▶ [YOUR INSTRUCTIONS] In the records below, take the line containing "Page size: 1500x844." and reproduce it and every subsequent line exactly, adding nothing.

▶ [DATA LISTING]
--- START ---

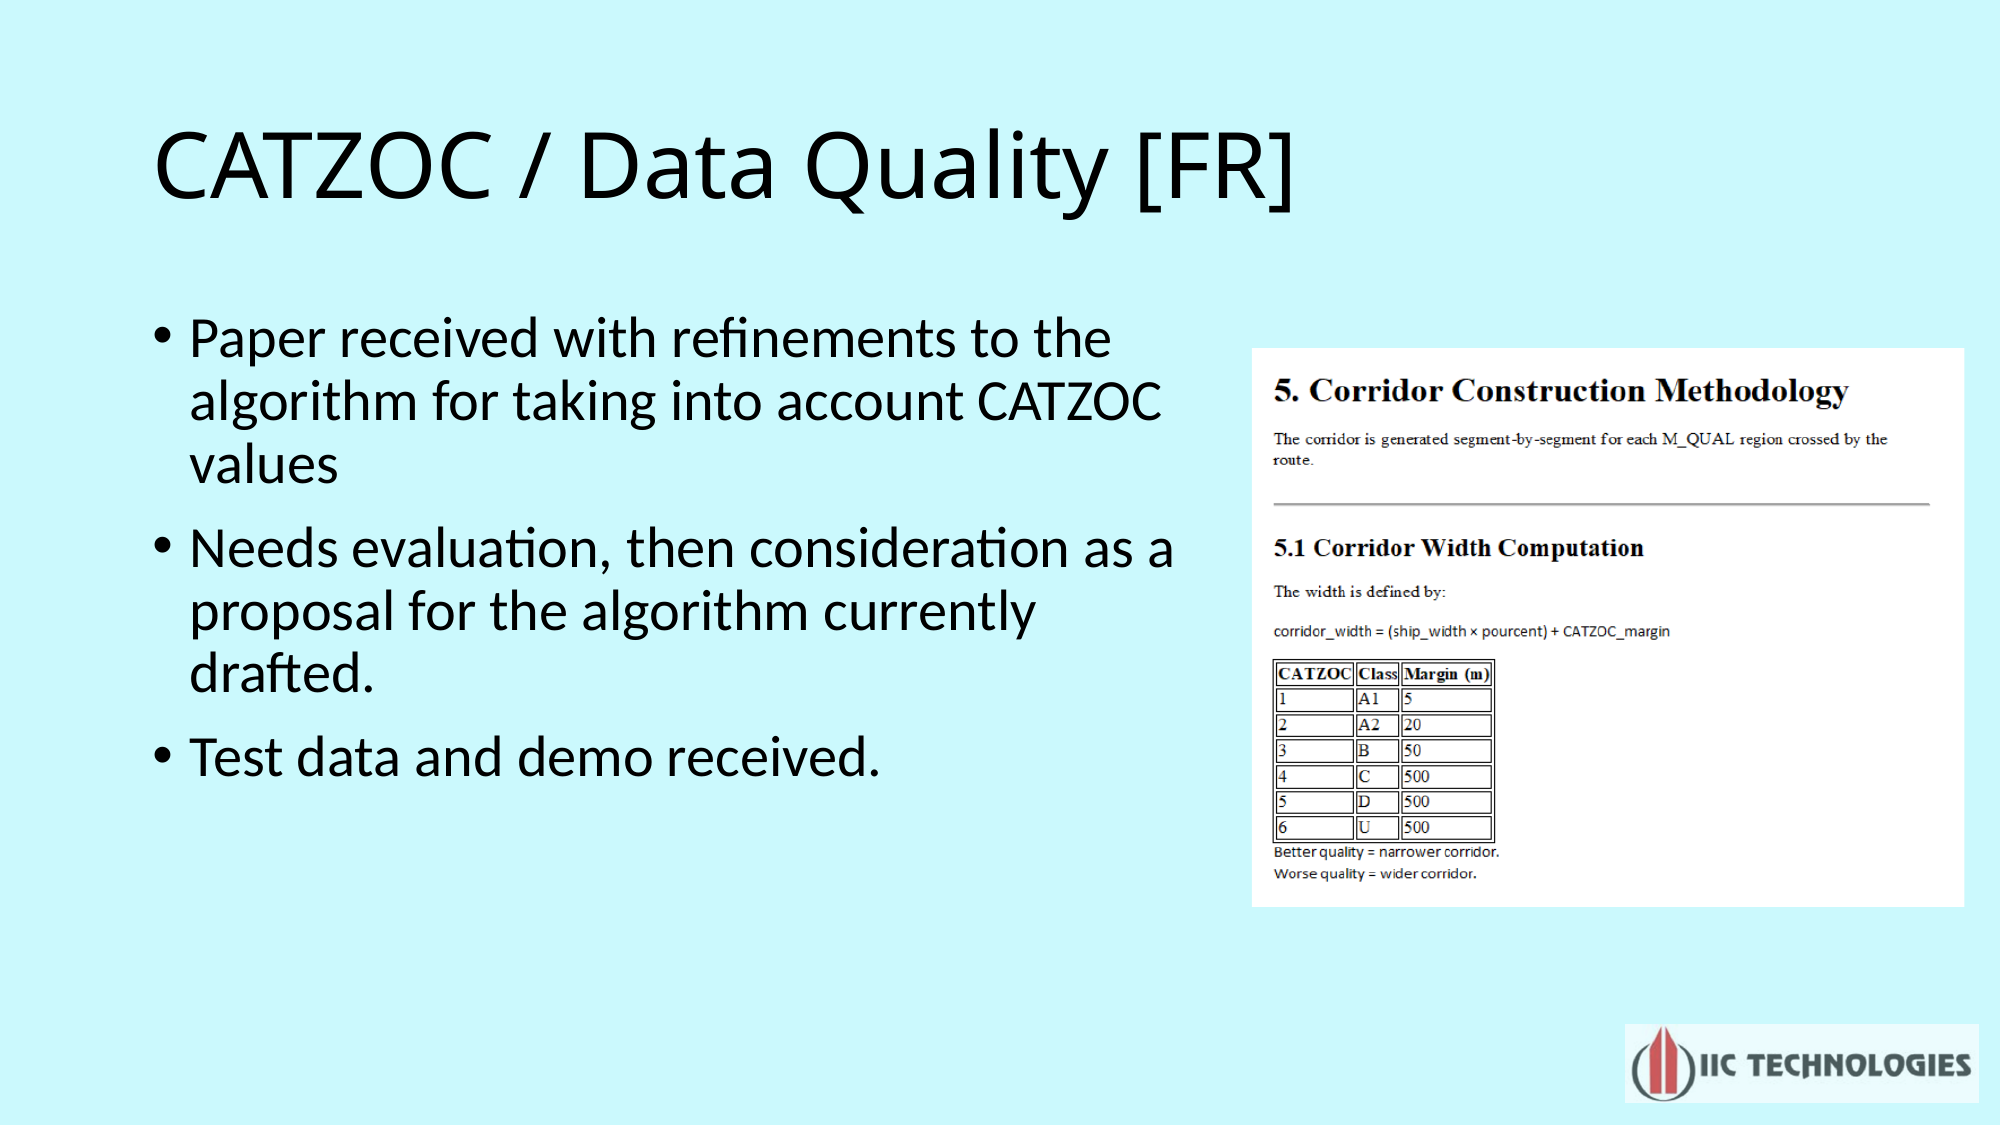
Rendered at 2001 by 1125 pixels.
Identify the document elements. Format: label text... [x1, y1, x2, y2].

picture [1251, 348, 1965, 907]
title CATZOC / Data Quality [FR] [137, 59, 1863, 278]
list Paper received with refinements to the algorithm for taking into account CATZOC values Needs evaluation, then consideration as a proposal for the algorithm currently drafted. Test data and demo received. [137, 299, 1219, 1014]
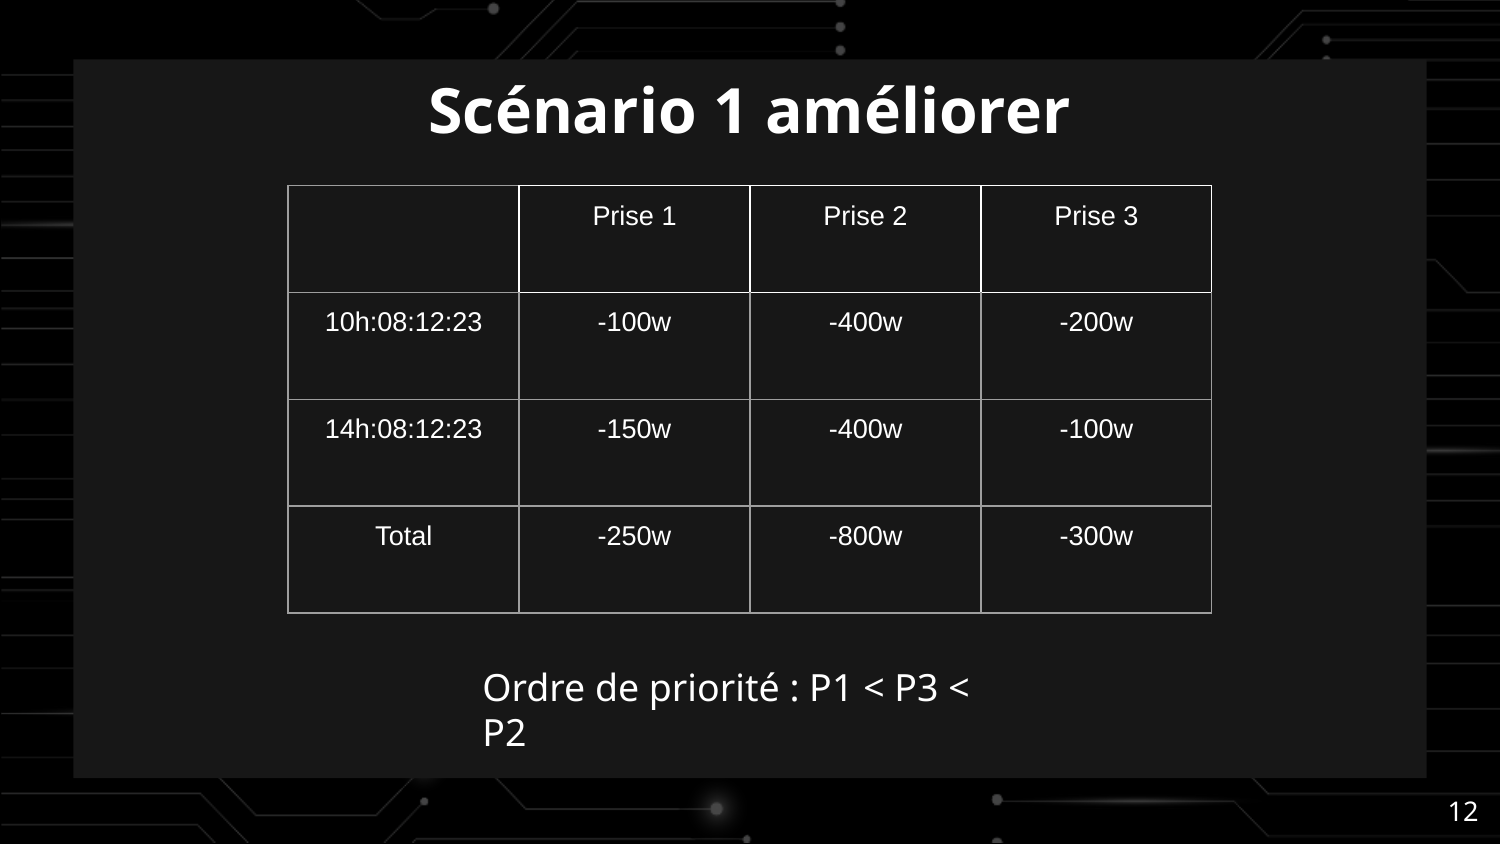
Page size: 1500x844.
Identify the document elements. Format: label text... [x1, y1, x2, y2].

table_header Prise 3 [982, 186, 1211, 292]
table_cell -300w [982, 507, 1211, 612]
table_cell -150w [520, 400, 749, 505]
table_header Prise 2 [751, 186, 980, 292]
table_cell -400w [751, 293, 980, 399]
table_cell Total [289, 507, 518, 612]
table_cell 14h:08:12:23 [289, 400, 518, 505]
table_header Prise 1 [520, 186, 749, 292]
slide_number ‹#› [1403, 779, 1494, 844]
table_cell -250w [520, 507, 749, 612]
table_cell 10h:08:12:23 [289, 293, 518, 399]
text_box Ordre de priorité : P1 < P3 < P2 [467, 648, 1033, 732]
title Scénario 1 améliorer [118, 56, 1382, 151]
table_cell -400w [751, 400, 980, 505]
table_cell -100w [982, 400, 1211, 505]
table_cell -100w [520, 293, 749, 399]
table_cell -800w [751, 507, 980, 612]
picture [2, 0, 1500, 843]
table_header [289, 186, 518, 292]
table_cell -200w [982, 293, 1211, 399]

--- END ---

▶ [RESULT OF THIS EXERCISE]
Page size: 1500x844.
Identify the document elements. Format: label text... [x1, y1, x2, y2].

table_header Prise 3 [982, 186, 1211, 292]
table_cell -300w [982, 507, 1211, 612]
table_cell -150w [520, 400, 749, 505]
table_header Prise 2 [751, 186, 980, 292]
table_cell -400w [751, 293, 980, 399]
table_cell Total [289, 507, 518, 612]
table_cell 14h:08:12:23 [289, 400, 518, 505]
table_header Prise 1 [520, 186, 749, 292]
slide_number ‹#› [1403, 779, 1494, 844]
table_cell -250w [520, 507, 749, 612]
table_cell 10h:08:12:23 [289, 293, 518, 399]
text_box Ordre de priorité : P1 < P3 < P2 [467, 648, 1033, 732]
title Scénario 1 améliorer [118, 56, 1382, 151]
table_cell -400w [751, 400, 980, 505]
table_cell -100w [982, 400, 1211, 505]
table_cell -100w [520, 293, 749, 399]
table_cell -800w [751, 507, 980, 612]
picture [2, 0, 1500, 843]
table_header [289, 186, 518, 292]
table_cell -200w [982, 293, 1211, 399]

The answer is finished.